“Homeless to a homeowner” is how Robert K. Anderson describes his life. He went from living in Love Park and being a drug addict to accomplishing more than he would have ever imagined.
And it’s all because of Flora Carmichael, who offered him a peanut butter and jelly sandwich at Germantown Seventh Day Adventist Church’s Homeless Ministry on a Saturday morning five years ago.
Carmichael is the community service leader for the Community Service Ministry, which offers low-income Philadelphians nutritious food, clothing and religious literature from the Seventh Day Adventist Church at 200 E. Cliveden St.
A résumé of caring
She began volunteering at the food pantry in 1996 when the former community service leader asked for a ride to the food banks. She viewed it as a sign from God as she had recently prayed about an opportunity that would allow her to contribute more to society.

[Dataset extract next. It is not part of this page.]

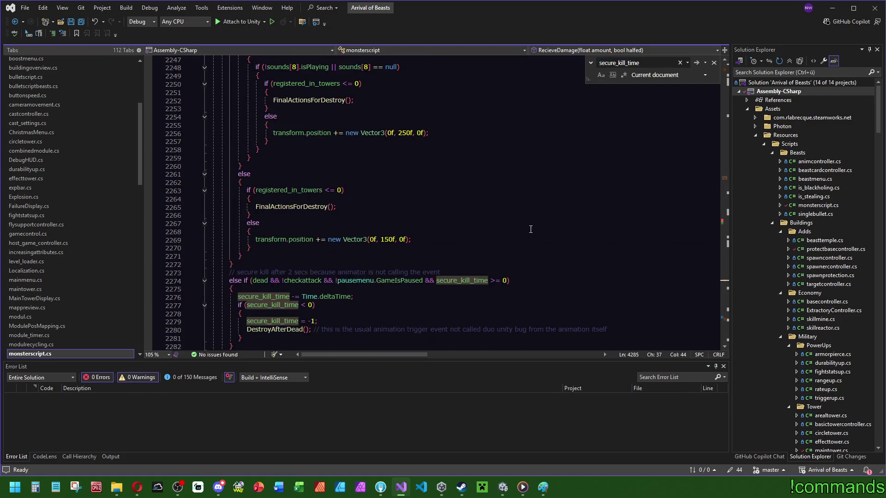
{"action": "scroll", "coordinate": [517, 247], "scroll_direction": "down", "scroll_amount": 2}
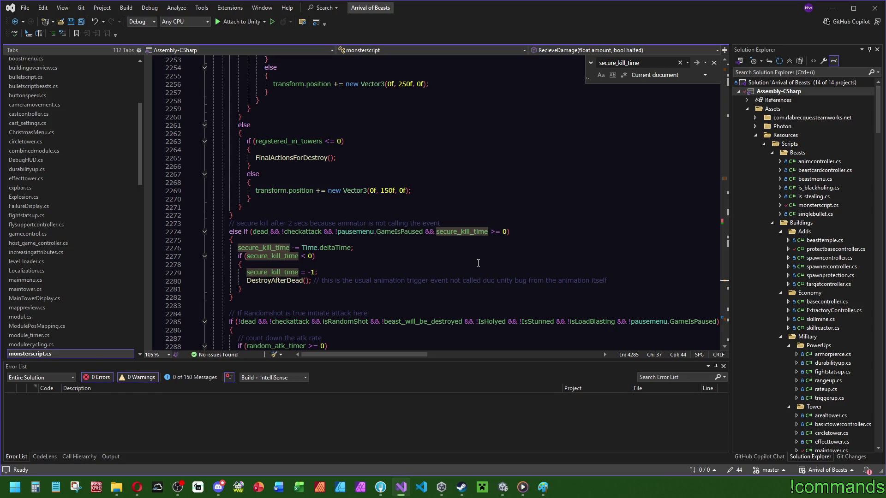
{"action": "scroll", "coordinate": [461, 266], "scroll_direction": "down", "scroll_amount": 2}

“Through her prayer and not giving up on me, I managed to get a house, get married, become a grandfather, member of the church and a member of myself again and to give something back,” said Anderson.
“That is what she has done for me through God,” he continued. “That little old lady in there is tough as nails, but has a heart that runs second to God.”
Anderson has been volunteering at the food program for four years. He assists the new program participants by ensuring their paperwork is legible for the city and donors and they have all the information they need in order to expedite the process.
He also monitors the clothing and bread tables, the bathroom and all of the other rooms in the vicinity, which he learned from Carmichael in one day. He currently travels from New Jersey twice a week in order to help Carmichael, who he refers to as his mother.
Selfless and a genuinely caring person is how the West Oak Lane resident was described.
Carmichael supervises pantry operations every Thursday from 12 p.m. to 2 p.m. She also handles the administrative duties such as ordering food, calling local grocery stores and businesses in pursuit of donations and promoting the program.
She is also instrumental in ensuring that the program participants have the necessities when it comes to the donated food.
That includes waking up at 4 a.m. twice a week and traveling to two food banks with her husband and godson, John Hall, to select the food that will be served at the pantry. The gates to the food bank do not open until 8 a.m.
“She always makes sure that those in need are helped first and that they have the best of what Philabundace or whoever donates offers and plenty of it,” said Deanna Corbin, a pantry volunteer. “She wants to make sure that their needs are being met.”
Visiting the pantry
During a recent Thursday visit, several yellow bags containing canned fruits and vegetable, cerealand Swiss luxury water surrounded Carmichael.
On the table lay Ziploc bags containing frozen fried chicken, biscuits and pizza that were donated from local restaurants.
Produce boxes overflowed with fresh fruits and vegetables such as cantaloupes, zucchinis, tomatoes, strawberries, oranges, peaches and bananas.
With a small group of volunteers on site, Carmichael watched intently, answering questions when problems arose and eating a bowl of oatmeal because she didn’t get a chance to eat before her morning trip to Trader Joe’s.
“I like to help Flora because of the field I am in,” said Eleanor “Sue” Dukes who is a licensed masseuse and pantry volunteer. “I try to relieve as much stress on her as possible rather than add to it because she deals with so much including very different personalities.”
Carmichael uses her own gas and time to run the panty and is simply grateful with the blessings she has received throughout her life and the help from her volunteers.
“If he was not assisting me,” she said of her godson, “I probably would have quit.”